Tasks for this exercise:
**a)** In the text on searchable snapshots, what is the first recommendation for setting up clusters?
**b)** Reproduce the part of the searchable-snapshots text that opens with the words containing "The second recommendation" and closes with "whichever is largest.".

The system 100 may also provide a number of recommendations for setting up clusters that use searchable snapshots. The first recommendation is to avoid mixing workloads by using dedicated machines for the cold or frozen tiers. The frozen tier with the shared cache in particular sees a different kind of resource usage than the typical hot or warm tier, so in order to keep performance on the ingest-heavy or more search-heavy hot tier unaffected, it is best not to have different tiers collocated on the same machine.

The second recommendation is about what instance types to use for frozen tier nodes (and how to configure the shared cache). Instance types that provide fast network access to the Cloud Storage® as well as have fast disks (e.g., local SSDs) to be best suited for the shared cache. While rotational disks seem like an interesting candidate as cache for blob storage, they deliver that great performance (especially as many parallel writes are done due to highly concurrent downloads), and having an excessively large local cache is not really helpful.

It is also needed to actually make use of the fast local disks for the shared cache. By default, 90% of the available disk space is used, or a head room of 100 GB for other stuff is left, whichever is largest.

Both vertical as well as horizontal scaling is well supported by the frozen tier, as the computations can typically be easily parallelized. Just using more performing machine types (in particular with higher network bandwidth/more CPU) or adding more nodes to the cluster is a simple way to increase query performance. For example, if it is needed to run the 1 PB query in 1 minute instead of 10, 10 nodes can be used instead of 1 or more machines can be used.

There are many more caches coming into play with searchable snapshots that make for a great overall user experience. While focusing so far on caching of the low-level data structures, the caches also come with some metadata that has an even bigger effect on search performance. When opening up a local index, some metadata is preloaded in order to allow quick access to the data in the index. The metadata is also used to determine whether some queries might not match an index at all (can_match), e.g., it contains min and max values for each field that allow for quickly skipping a shard when all of the data in the shard would not fall within the time window specified in the query.

As opening the local index is a time-critical operation (e.g., on failover), the necessary metadata need to be made available as quickly as possible. For this, hitting the blob store is avoided. Therefore, a persistent distributed cache is introduced using the local index. The local index stores the relevant metadata that allows to quickly opening up the local index and is populated on cache miss.

This means that in case of a failover, the data can be reallocated to a different node and the necessary metadata can then be quickly retrieved from the local index to allow the local index to be reopened and getting the data back to green (i.e., ready to serve search requests).

Another optimization is that more dense setups are provided with the shared_cache option (as compute to storage ratios are more flexible). To reduce the footprint of the data when the data are not actively being searched, a special data implementation is sued that closes the underlying local index when it is not actively being used. The local index is only opened when it is actively being searched, which only incurs a small performance penalty.

Recorded data:

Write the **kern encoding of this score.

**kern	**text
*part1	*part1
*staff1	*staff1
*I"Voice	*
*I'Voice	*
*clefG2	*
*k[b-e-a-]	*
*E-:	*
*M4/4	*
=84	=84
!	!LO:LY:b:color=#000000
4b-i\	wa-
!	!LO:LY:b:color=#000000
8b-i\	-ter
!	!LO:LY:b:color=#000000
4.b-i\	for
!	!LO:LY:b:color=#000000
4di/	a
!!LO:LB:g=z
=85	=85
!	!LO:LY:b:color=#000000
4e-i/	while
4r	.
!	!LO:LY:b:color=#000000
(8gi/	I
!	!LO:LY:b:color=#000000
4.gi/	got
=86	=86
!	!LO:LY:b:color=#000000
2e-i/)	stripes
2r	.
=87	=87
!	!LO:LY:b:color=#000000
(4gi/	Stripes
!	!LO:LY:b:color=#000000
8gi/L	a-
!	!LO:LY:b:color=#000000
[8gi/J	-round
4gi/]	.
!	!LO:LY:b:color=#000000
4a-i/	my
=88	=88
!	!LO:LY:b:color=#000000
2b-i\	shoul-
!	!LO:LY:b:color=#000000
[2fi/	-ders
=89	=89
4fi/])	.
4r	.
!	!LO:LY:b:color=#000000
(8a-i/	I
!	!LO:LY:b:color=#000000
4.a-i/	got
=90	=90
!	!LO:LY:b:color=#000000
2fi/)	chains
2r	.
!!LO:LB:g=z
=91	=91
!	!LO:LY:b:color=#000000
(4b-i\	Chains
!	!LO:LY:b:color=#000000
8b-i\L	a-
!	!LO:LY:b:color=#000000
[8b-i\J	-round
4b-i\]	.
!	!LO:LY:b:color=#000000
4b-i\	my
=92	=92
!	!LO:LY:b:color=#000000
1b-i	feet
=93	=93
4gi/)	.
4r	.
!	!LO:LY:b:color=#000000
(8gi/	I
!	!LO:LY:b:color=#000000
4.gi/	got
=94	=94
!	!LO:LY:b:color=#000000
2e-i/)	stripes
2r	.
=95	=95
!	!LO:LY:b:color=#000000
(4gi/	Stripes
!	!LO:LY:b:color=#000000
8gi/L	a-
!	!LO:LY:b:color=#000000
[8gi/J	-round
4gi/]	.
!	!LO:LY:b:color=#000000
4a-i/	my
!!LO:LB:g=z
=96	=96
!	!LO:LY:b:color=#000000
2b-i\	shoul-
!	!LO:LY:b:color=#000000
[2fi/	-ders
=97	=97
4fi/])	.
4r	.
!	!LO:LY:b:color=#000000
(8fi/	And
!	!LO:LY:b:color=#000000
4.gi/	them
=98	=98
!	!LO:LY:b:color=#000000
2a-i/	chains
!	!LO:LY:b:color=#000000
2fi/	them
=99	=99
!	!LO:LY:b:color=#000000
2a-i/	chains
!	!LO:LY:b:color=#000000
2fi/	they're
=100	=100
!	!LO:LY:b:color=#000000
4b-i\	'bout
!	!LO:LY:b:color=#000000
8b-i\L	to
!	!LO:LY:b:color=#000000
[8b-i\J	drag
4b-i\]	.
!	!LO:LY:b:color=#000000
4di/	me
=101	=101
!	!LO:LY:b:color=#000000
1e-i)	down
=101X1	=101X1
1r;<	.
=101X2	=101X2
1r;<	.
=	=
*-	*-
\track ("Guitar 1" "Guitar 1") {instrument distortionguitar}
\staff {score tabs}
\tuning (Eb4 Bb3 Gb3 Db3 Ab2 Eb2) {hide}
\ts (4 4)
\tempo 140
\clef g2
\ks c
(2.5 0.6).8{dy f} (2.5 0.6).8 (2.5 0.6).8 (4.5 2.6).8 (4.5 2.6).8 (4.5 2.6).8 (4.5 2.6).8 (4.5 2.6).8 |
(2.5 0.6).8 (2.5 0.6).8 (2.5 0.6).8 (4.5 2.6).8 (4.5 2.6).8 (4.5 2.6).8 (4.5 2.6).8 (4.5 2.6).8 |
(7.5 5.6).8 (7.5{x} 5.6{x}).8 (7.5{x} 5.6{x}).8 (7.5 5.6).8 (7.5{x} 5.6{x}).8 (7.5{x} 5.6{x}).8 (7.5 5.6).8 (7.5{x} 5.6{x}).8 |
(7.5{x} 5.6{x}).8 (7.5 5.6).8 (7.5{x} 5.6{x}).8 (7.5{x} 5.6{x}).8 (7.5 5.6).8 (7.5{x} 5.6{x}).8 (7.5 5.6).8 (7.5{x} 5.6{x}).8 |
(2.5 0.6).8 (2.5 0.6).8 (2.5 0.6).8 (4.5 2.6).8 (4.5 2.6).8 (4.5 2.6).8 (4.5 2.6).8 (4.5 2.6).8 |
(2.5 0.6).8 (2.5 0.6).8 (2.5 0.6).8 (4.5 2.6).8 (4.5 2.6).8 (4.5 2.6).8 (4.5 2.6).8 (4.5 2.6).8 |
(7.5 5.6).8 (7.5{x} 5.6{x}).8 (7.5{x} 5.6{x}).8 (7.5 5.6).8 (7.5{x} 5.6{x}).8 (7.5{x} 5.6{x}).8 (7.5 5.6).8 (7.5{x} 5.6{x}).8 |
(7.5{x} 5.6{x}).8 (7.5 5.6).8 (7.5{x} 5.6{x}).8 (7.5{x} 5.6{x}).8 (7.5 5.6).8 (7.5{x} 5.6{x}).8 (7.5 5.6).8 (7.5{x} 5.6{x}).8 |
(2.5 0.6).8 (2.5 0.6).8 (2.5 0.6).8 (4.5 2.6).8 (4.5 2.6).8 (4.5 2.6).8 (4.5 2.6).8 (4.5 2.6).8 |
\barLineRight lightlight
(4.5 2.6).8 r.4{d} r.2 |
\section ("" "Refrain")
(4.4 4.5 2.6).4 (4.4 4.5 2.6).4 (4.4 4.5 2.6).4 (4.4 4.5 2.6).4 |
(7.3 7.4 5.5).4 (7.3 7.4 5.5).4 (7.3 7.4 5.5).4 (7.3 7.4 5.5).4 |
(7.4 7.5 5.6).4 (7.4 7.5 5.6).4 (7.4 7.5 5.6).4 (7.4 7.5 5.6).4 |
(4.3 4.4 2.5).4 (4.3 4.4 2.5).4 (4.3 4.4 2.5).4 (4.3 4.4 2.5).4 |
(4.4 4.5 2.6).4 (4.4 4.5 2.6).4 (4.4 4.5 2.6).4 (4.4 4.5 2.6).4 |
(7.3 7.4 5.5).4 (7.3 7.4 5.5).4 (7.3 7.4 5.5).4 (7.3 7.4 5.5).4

The responses:
**a)** Avoid mixing workloads by using dedicated machines for the cold or frozen tiers.

**b)**
The second recommendation is about what instance types to use for frozen tier nodes (and how to configure the shared cache). Instance types that provide fast network access to the Cloud Storage® as well as have fast disks (e.g., local SSDs) to be best suited for the shared cache. While rotational disks seem like an interesting candidate as cache for blob storage, they deliver that great performance (especially as many parallel writes are done due to highly concurrent downloads), and having an excessively large local cache is not really helpful.

It is also needed to actually make use of the fast local disks for the shared cache. By default, 90% of the available disk space is used, or a head room of 100 GB for other stuff is left, whichever is largest.